## EXERCISE REQUIREMENTS
Repeat, word for word, all the data that follows, and exclude the pictures.

## DATA SECTION
▼

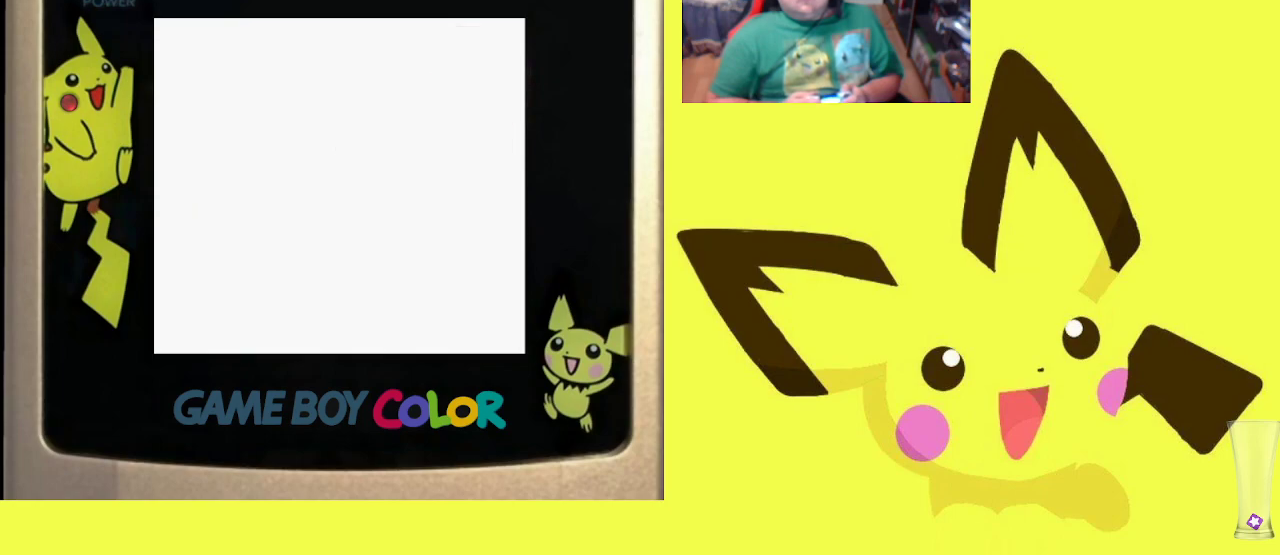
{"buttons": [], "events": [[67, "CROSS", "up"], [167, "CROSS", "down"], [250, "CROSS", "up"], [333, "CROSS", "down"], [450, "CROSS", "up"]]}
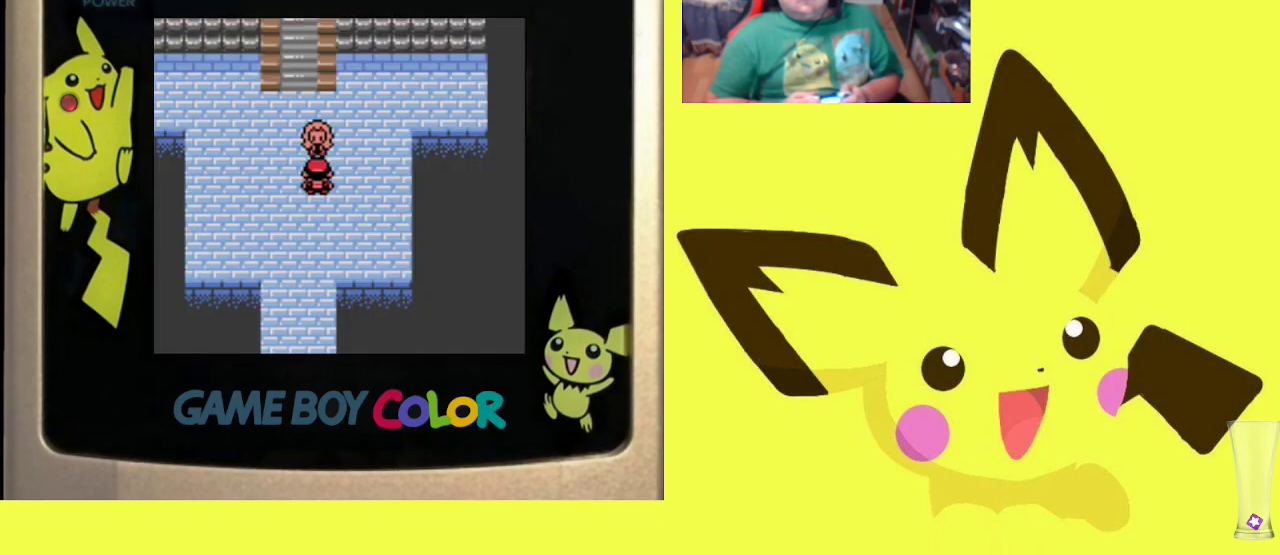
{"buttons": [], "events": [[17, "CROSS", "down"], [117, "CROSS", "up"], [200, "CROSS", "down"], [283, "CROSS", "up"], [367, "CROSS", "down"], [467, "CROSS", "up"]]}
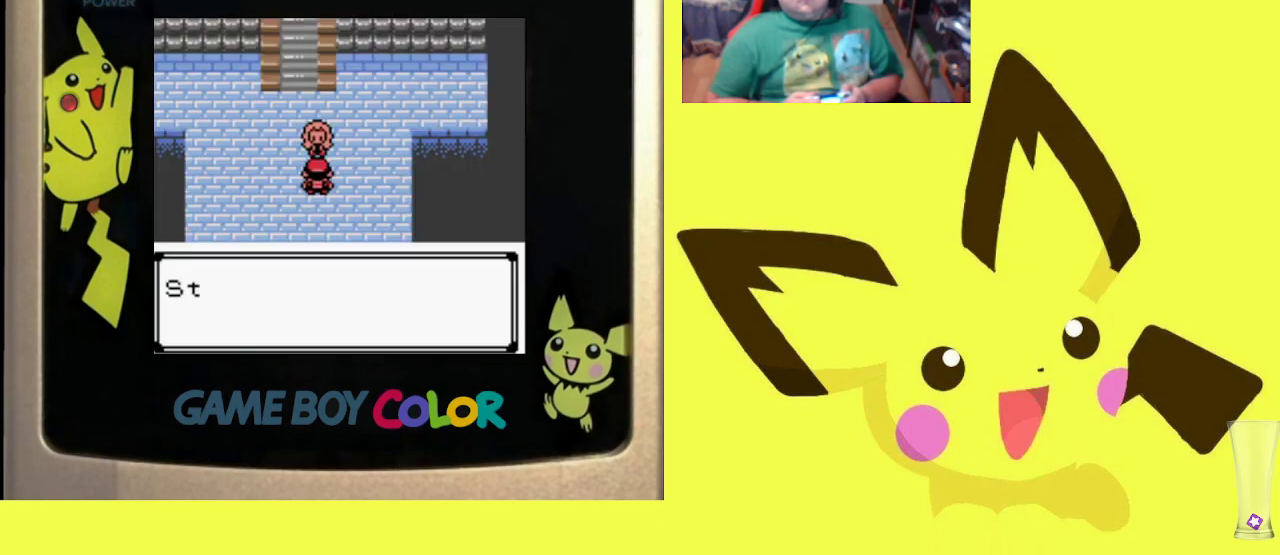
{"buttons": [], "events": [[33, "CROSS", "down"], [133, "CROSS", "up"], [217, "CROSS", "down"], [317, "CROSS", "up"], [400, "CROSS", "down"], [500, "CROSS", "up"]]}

▲

## RESULT
{"buttons": [], "events": [[67, "CROSS", "up"], [167, "CROSS", "down"], [250, "CROSS", "up"], [333, "CROSS", "down"], [450, "CROSS", "up"]]}
{"buttons": [], "events": [[17, "CROSS", "down"], [117, "CROSS", "up"], [200, "CROSS", "down"], [283, "CROSS", "up"], [367, "CROSS", "down"], [467, "CROSS", "up"]]}
{"buttons": [], "events": [[33, "CROSS", "down"], [133, "CROSS", "up"], [217, "CROSS", "down"], [317, "CROSS", "up"], [400, "CROSS", "down"], [500, "CROSS", "up"]]}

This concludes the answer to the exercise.